In an interview with BNN Bloomberg on Tuesday, Tom Rand, co-founder and partner of ArcTern Ventures, said Finance Minister Chrystia Freeland is “responding, as they must, to the Inflation Reduction Act south of the border.”

“It's (Inflation Reduction Act) really, across the smorgasbord of low carbon tech and Canada's got to respond to that, roughly about a 10th of that would be equivalent to Canada's share, and that's roughly what they've (the federal government) done,” Rand said.

“The question for Canada is, can we carve out a niche in which we're competitive, or is it enough just to match the U.S. and do, as you know, President Biden and Prime Minister Trudeau talked about which is really building an integrated North American clean energy technology market, and I think that's the ultimate goal. But right now, it's kind of tit for tat on the incentive side.”

Over the past few months, the federal government has underscored the need to remain competitive with the U.S. when it comes to the green transition.

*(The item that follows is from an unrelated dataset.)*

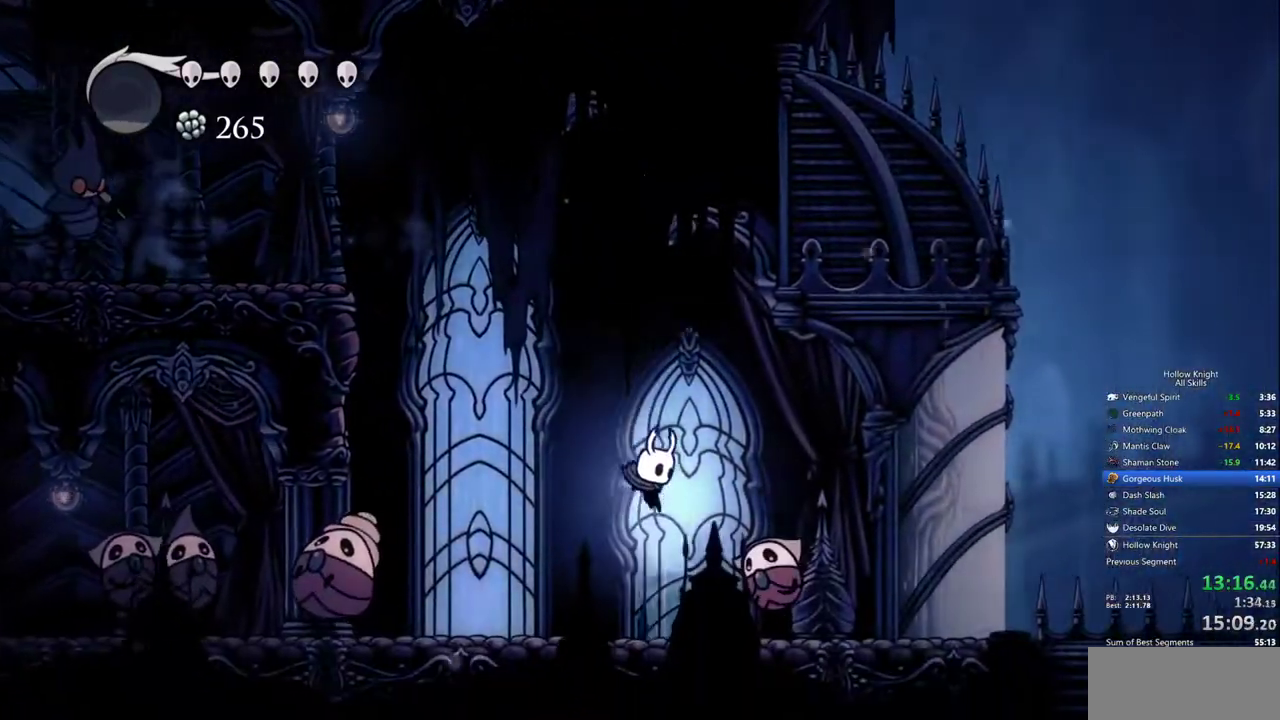
{"keys": ["down", "nail", "right"], "events": [[33, "nail", "down"], [233, "nail", "up"], [267, "right", "up"], [317, "left", "down"], [417, "right", "down"], [500, "left", "up"], [500, "nail", "down"]]}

In the 2022 Fall Economic Statement, finance officials said after the United States introduced the Inflation Reduction Act, “the need for a competitive clean technology tax credit in Canada is more important than ever.”

The federal budget projects program spending will be about $491 billion in the coming fiscal year, with the deficit now set to reach $40 billion.

The spending roadmap included support for Canada’s energy transition, with a mix of investment tax credits and cash handouts.